DISSENTING OPINION
WEINROTT, J„April 22, 1971. — In 1967, William C. Rock and his wife, Joan E. Rock, formed a corporation known as Morrell Tavern, Inc., which, among its other assets, included a liquor license. To finance the corporation, the couple mortgaged their residence held as tenants by the entireties in an amount of $18,000, secured a loan from Times Sales Finance *562Corporation for $12,636, and obtained a loan from the Industrial Valley Bank in the amount of $5,405.28.
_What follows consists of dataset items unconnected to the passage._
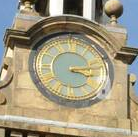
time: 3:13
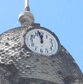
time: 11:57
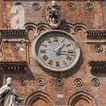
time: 1:16
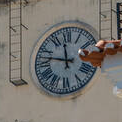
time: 11:46
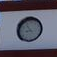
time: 8:53
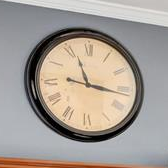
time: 11:16
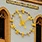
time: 11:07
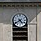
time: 4:39
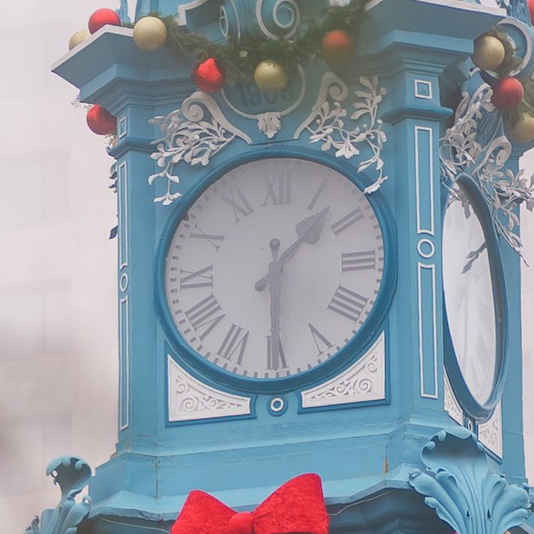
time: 1:29
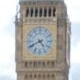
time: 4:40
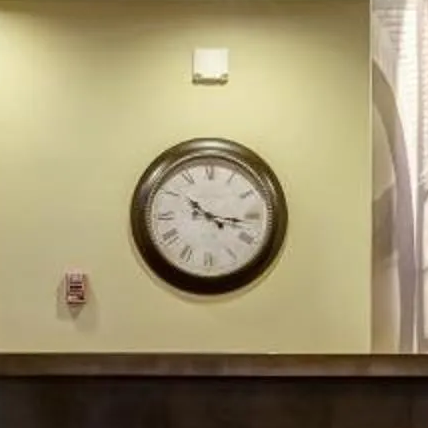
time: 10:16
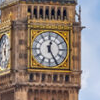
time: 12:25
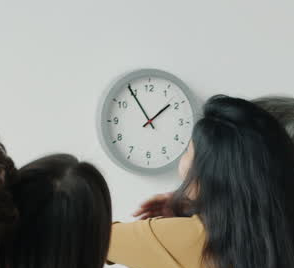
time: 1:54
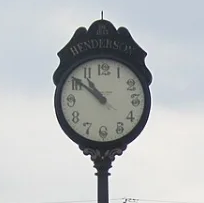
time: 10:51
The loan from the Times Sales Finance Corporation was paid off entirely from the profits of the corporation. However, domestic problems developed and the couple were divorced which necessitated a sale of their residence. Substantially all of the $18,000 mortgage and the $5,405.28 loan from the Industrial Valley Bank were paid from the sale of the residence. Plaintiff’s contribution to discharge the debts was $8,880.59 for the mortgage and $1,068.36 in satisfaction of the Industrial Valley Bank loan, or a total of $9,948.95.
Because plaintiff was under the impression that the Liquor Code prevented him from owning shares of stock in the corporation, said stock was held in the name of Joan E. Rock, plaintiff’s wife. Due to the domestic difficulty, Mrs. Rock transferred the shares of stock representing plaintiff’s interest to her parents, defendant Margaret W. Conway and her husband.
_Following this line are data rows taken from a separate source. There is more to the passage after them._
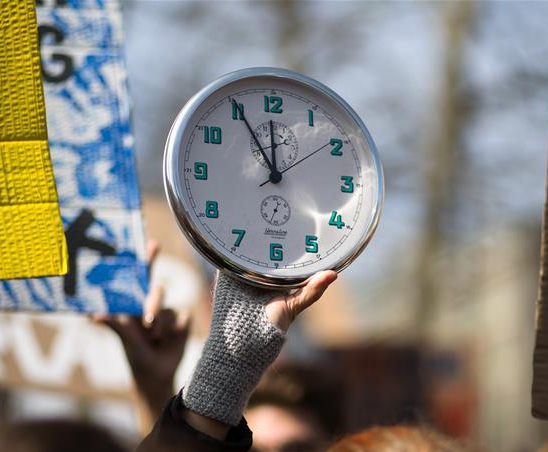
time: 11:55
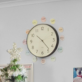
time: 10:23
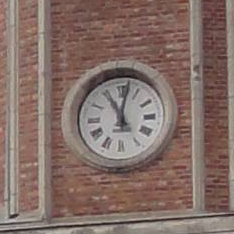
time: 11:01
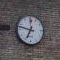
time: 6:47
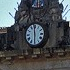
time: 5:59
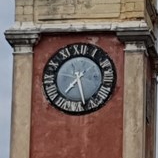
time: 7:27
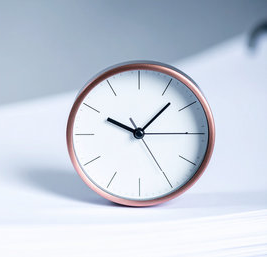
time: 10:07
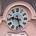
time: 9:27
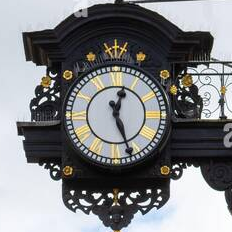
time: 12:26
Plaintiff brought this action in equity seeking alternative relief, that is, either to declare that he had a one-half interest in the corporation or that he be awarded money damages of $9,948.95, plus interest from October 7, 1969, and costs.
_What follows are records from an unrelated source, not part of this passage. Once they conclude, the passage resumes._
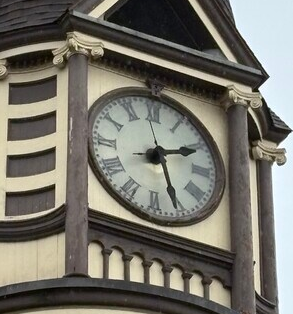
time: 2:26
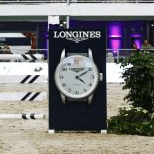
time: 4:10
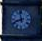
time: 11:41
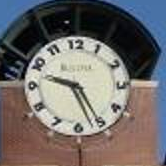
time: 9:25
The majority of the court found that plaintiff was the owner but denied him equitable and legal relief.
It seems to me that the parties and the majority of this court have assumed that simply because plaintiff was a policeman for the City of Philadelphia, that that status alone invokes the provisions of the Pennsylvania Liquor Code, 47 PS §4-401, which states, in essence, that no person who holds any public office which involves the duty to enforce any of the penal laws . . shall be issued any hotel or restaurant *563liquor license, nor shall such a person have any interest, directly or indirectly, in such a license.”
The simple fact of the matter is that a policeman is not a “public officer” within the meaning of the Liquor Code as set forth above and, therefore, cannot “hold a public office.” A policeman is a “public employee” of the city and is not a “public officer” within the meaning of the laws of Pennsylvania; Vega, Appellant v. Burgettstown Borough, 394 Pa. 406, at page 413. That being so, the provisions of the Liquor Code simply do not apply to the case at bar.
I dissent for another reason. The majority fails to distinguish between an interest in a license and an interest in a corporation owning a license. If the majority be correct, then no judicial officer or any other public officer enforcing penal laws would be permitted to own common stock in corporations as U. S. Steel, General Motors, A. T. & T., Penn Central, or any of the other large public corporations which among all their assets contain liquor licenses. I simply cannot believe that the legislature had such an intent in enacting the Liquor Code. However, since the Liquor Code does not apply to the case at bar, this line need be pursued no further.
I would, therefore, enter judgment for plaintiff in the amount of $9,948.95, plus interest from October 7, 1969, and costs.